Will the Tuesday Too be here next week?
Maybe, but it depends on access to a computer. You might not hear from me again until next Friday.
Tuesday Too # 20
1.) Yes conflicting theories abound, what do you think dreams (nightly adventures) mean, or do you subscribe to a particular theorist and why?
See prior post.
2.) When you are confronted by a homeless person asking for change, how do you respond? How does it make you feel? If you’ve never been in this situation, imagine it, and calculate your response.
I not sure what I base my decision on; sometimes I give them money, and sometimes I don’t. When I give them money, I feel fortunate in my own circumstances and empathy for theirs. When I do not give them money, I feel feel that somehow I’ve failed to live up to my best self, and I pass quickly down the street. While I am not a religious person, I grew up going to a church every Sunday, and some of the stories are stuck in my head. This is not necessarily a bad thing. The story that comes to mind is the one about Jesus, disguised as a beggar, and being repeatedly turned away by “good god fearing folks” who don’t recognize him. So I have these stories in my head that I hear, but at the same time I’m the one who invented a stigmata kit… so go figure?
3.) Do you feel you have been short changed in any way by destiny/fate/god? If so, how?
Not in any way do I feel short changed, but rather grateful to be here at all.
Post your URL in the comment.
“That’s the nature of research–you don’t know what in hell you’re doing.”
— ‘Doc’ Edgerton
Why Me?
Why not?
Because, it’s just too much for one person to deal with.
What’s too much to deal with?
The whole idea of doing all the things that I’ve got to do. Such as, pick up the Sunday news papers (the New York Times and the Washington Post), go get the car, which I left in Charles Village last night, take a shower, shave my legs, finish the painting, post the thesis abstract, paint a house, clean the litter box, buy more cat food, walk a dog, get rid of all the ivy destroying the bricks on the house, clean the gutters, fix the window, etc., etc., etc.
So, why are you whining?
Where’s the sex?
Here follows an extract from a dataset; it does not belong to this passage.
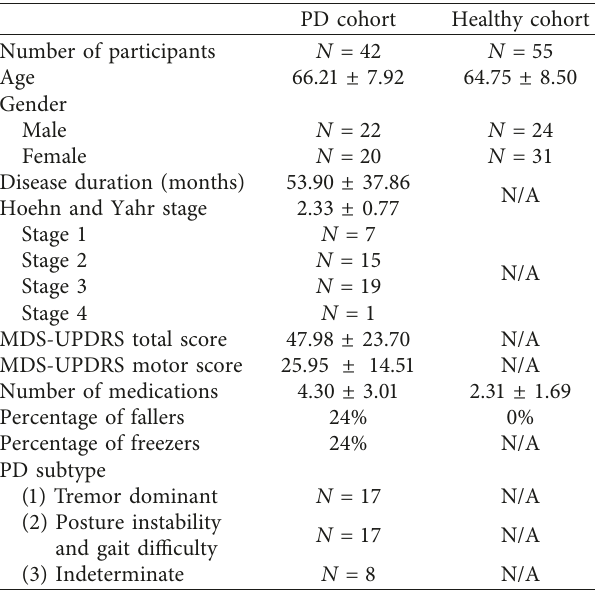
Table 2: Demographics for Parkinson’s disease cohort and age- matched healthy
Where’s the good stuff? I need to change the way I’m seeing things this morning. My perspective is skewed, and I feel fat. In order to lose weight I must stop drinking, and I don’t want to. Thus I will continue to feel fat. Fat and happy would not be a bad compromise, considering the lengthy list above. I’m whining, because I feel like it.
Short Post
Out of cigarettes and coffee creamer, and off to the Farmer’s Market on 33rd Street.
When you get back, would you finally tell us something important? You know, like when was the last time you had great sex?
I’ve been holding my breath for awhile now; so you’d better not expect an answer on that one. At least not today anyway.
Link
Making Plans
I’m going to Boston, and I’ll be meeting Leah and Eve in the flesh for the first time on Saturday the 13th. We’re going to the Boston Bloggers picnic; how cool is that? Way cool!
How come you’re asking your own questions?
Possibly I’m not thinking straight, or it could be that once again it’s time for brain realignment. Sometimes the cells fire before the gap is open.
“We are confronted with insurmountable opportunities.”